In my experience, data stewards can manually resolve 75 entities per day. This tedious, time-consuming task entails looking at two or more records and determining whether they are the same entity (person, place, product, among others). I have seen how novel data unification management approaches improve this to 10 times that figure within a modern MDM system. The automation alleviates the burden of manual matching -- of most but not all -- ambiguous data records. By entrusting these ambiguous matches to advanced models, we can significantly reduce human involvement and free data stewards for higher-impact work. For the residual ambiguous matches that persist, the industry continues to explore solutions to expedite their resolution.
Conversational or consultative user interfaces could be pivotal in streamlining this process -- improving the ambiguous match to 100 times improvement over the manual benchmark standard of 75 per day. This is critical as enterprises continue adding more data sources and compounding a massive challenge -- data sprawl.
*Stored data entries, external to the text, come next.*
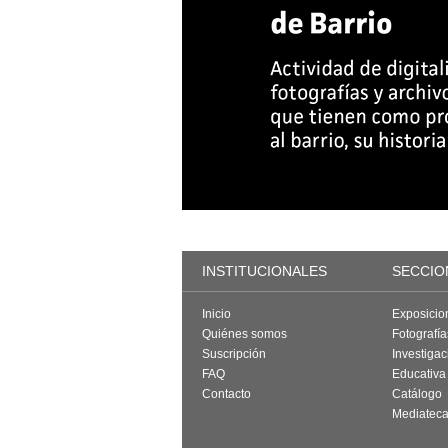
INSTITUCIONALES
SECCIO
Inicio
Exposicio
Quiénes somos
Fotografí
Suscripción
Investigac
FAQ
Educativa
Contacto
Catálogo
Mediatec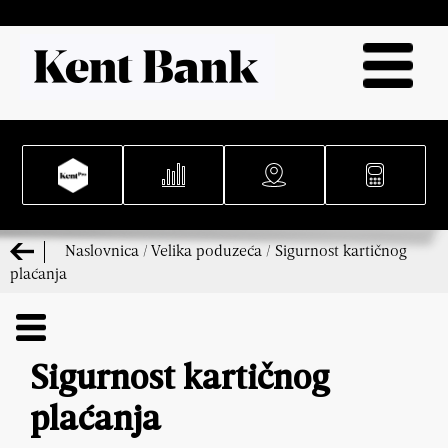
Naslovnica
/
Velika poduzeća
/
Sigurnost kartičnog
plaćanja
Sigurnost kartičnog
plaćanja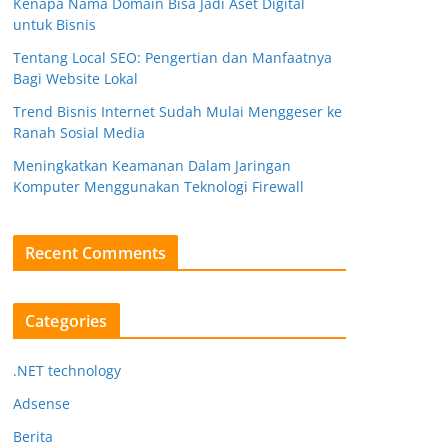
Kenapa Nama Domain Bisa Jadi Aset Digital
untuk Bisnis
Tentang Local SEO: Pengertian dan Manfaatnya
Bagi Website Lokal
Trend Bisnis Internet Sudah Mulai Menggeser ke
Ranah Sosial Media
Meningkatkan Keamanan Dalam Jaringan
Komputer Menggunakan Teknologi Firewall
Recent Comments
Categories
.NET technology
Adsense
Berita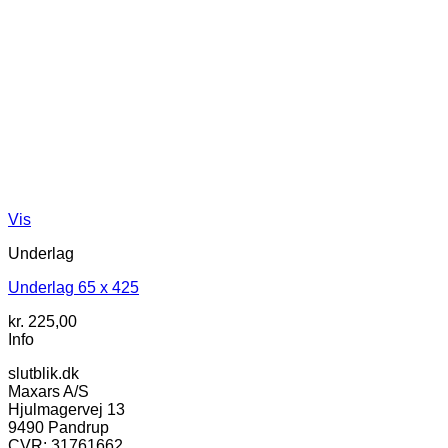
Vis
Underlag
Underlag 65 x 425
kr.
225,00
Info
slutblik.dk
Maxars A/S
Hjulmagervej 13
9490 Pandrup
CVR: 31761662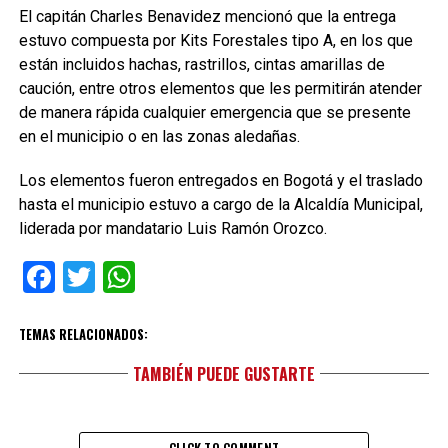
El capitán Charles Benavidez mencionó que la entrega
estuvo compuesta por Kits Forestales tipo A, en los que
están incluidos hachas, rastrillos, cintas amarillas de
caución, entre otros elementos que les permitirán atender
de manera rápida cualquier emergencia que se presente
en el municipio o en las zonas aledañas.
Los elementos fueron entregados en Bogotá y el traslado
hasta el municipio estuvo a cargo de la Alcaldía Municipal,
liderada por mandatario Luis Ramón Orozco.
Facebook
Twitter
WhatsApp
TEMAS RELACIONADOS:
TAMBIÉN PUEDE GUSTARTE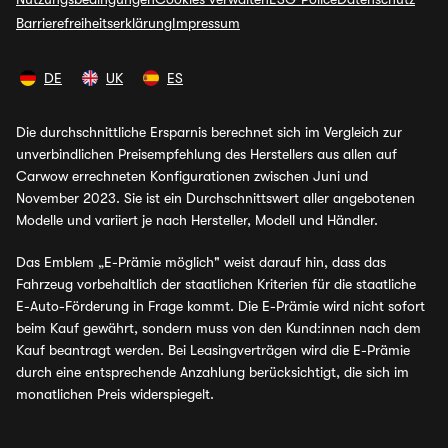
Barrierefreiheitserklärung
Impressum
DE
UK
ES
Die durchschnittliche Ersparnis berechnet sich im Vergleich zur
unverbindlichen Preisempfehlung des Herstellers aus allen auf
Carwow errechneten Konfigurationen zwischen Juni und
November 2023. Sie ist ein Durchschnittswert aller angebotenen
Modelle und variiert je nach Hersteller, Modell und Händler.
Das Emblem „E-Prämie möglich" weist darauf hin, dass das
Fahrzeug vorbehaltlich der staatlichen Kriterien für die staatliche
E-Auto-Förderung in Frage kommt. Die E-Prämie wird nicht sofort
beim Kauf gewährt, sondern muss von den Kund:innen nach dem
Kauf beantragt werden. Bei Leasingverträgen wird die E-Prämie
durch eine entsprechende Anzahlung berücksichtigt, die sich im
monatlichen Preis widerspiegelt.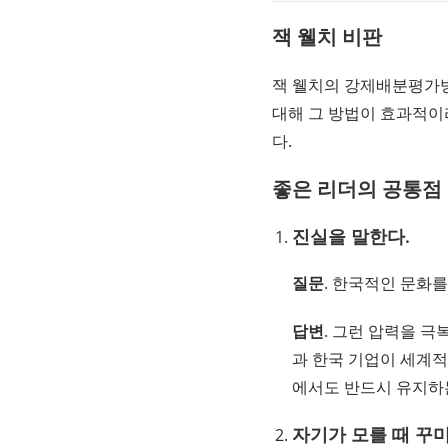
잭 웰치 비판
잭 웰치의 강제배분평가방식(f
대해
그 방법이 효과적이
다.
좋은 리더의 공통점
진실을 말한다.
질문
. 한국적인 문화를
답변
. 그런 압력을 
과 한국 기업이 세계적
에서도 반드시 유지
자기가 모를 때 꾸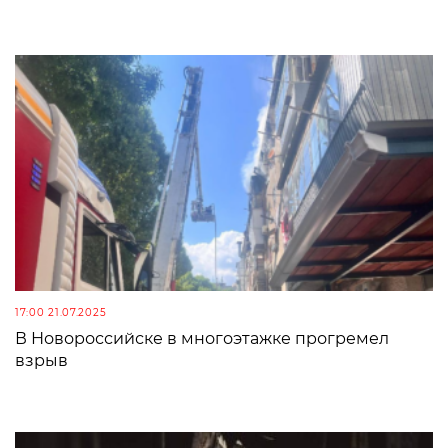
17:00 21.07.2025
В Новороссийске в многоэтажке прогремел
взрыв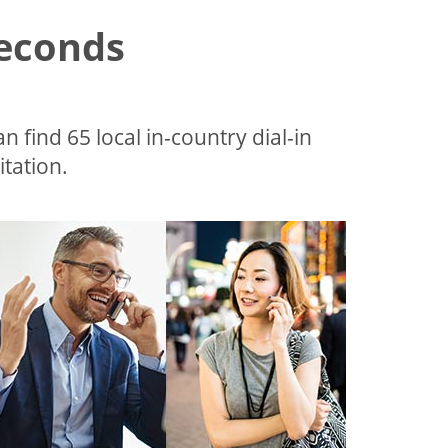
Seconds
an find 65 local in-country dial-in
tation.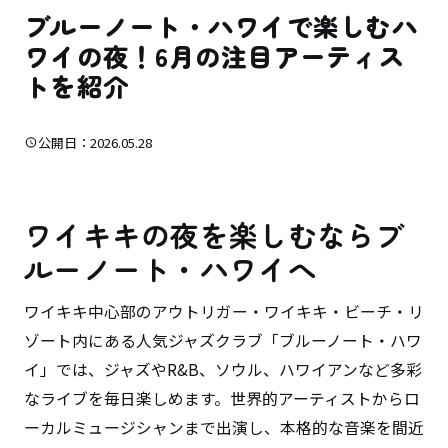
ブルーノート・ハワイで楽しむハ
ワイの夜！6月の注目アーティス
トを紹介
公開日：2026.05.28
ワイキキの夜を楽しむならブ
ルーノート・ハワイへ
ワイキキ中心部のアウトリガー・ワイキキ・ビーチ・リ
ゾート内にある人気ジャズクラブ「ブルーノート・ハワ
イ」では、ジャズやR&B、ソウル、ハワイアンなど多彩
なライブを毎日楽しめます。世界的アーティストからロ
ーカルミュージシャンまで出演し、本格的な音楽を間近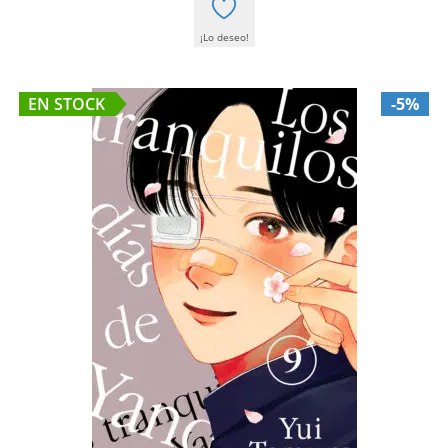
¡Lo deseo!
EN STOCK
-5%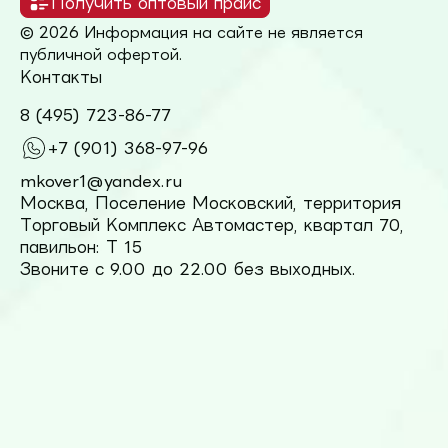
Получить оптовый прайс
© 2026 Информация на сайте не является
публичной офертой.
Контакты
8 (495) 723-86-77
+7 (901) 368-97-96
mkover1@yandex.ru
Москва, Поселение Московский, территория
Торговый Комплекс Автомастер, квартал 70,
павильон: Т 15
Звоните с 9.00 до 22.00 без выходных.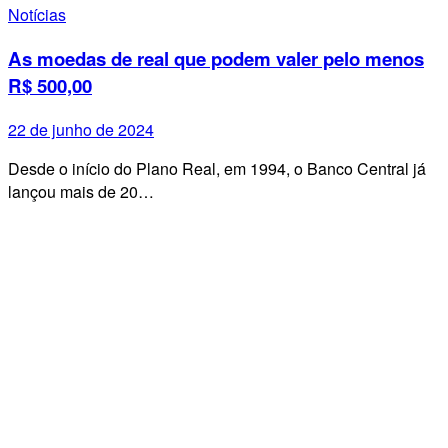
Notícias
As moedas de real que podem valer pelo menos
R$ 500,00
22 de junho de 2024
Desde o início do Plano Real, em 1994, o Banco Central já
lançou mais de 20…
The Foundation of AI Success: Building Trust through Interoperable Data
To unlock the transformative potential of AI and ML outcomes, CDOs should prioritize interoperable data by adopting business-responsive technology platforms. These platforms are engineered with three critical features at their core:
- They facilitate real-time, bi-directional data flows between applications, transcending format or source limitations. This seamless data exchange is vital for feeding AI and ML algorithms with the diverse and up-to-the-minute data they need to generate actionable insights.
- These platforms offer flexible data models that effortlessly adapt to shifting business requirements. In AI and ML, where the data landscape is in constant flux, this adaptability ensures that data remains a valuable and relevant resource for training and refining algorithms.
- A modern design philosophy underscores these platforms, emphasizing cloud-native architecture and an API-first approach. This approach isn't just about staying technologically up-to-date but is integral to AI and ML integration. It enables companies to scale their AI and ML initiatives, seamlessly integrate new applications, and harness data-driven insights with agility and efficiency.
Interoperable data unlocks the full potential of AI and ML outcomes for enterprises needing digital transformation. By investing in business-responsive platforms with real-time data flows, adaptable data models, and modern design principles, organizations can unlock the power of AI and ML to drive innovation, enhance decision-making, and gain a competitive edge in today's data-driven landscape.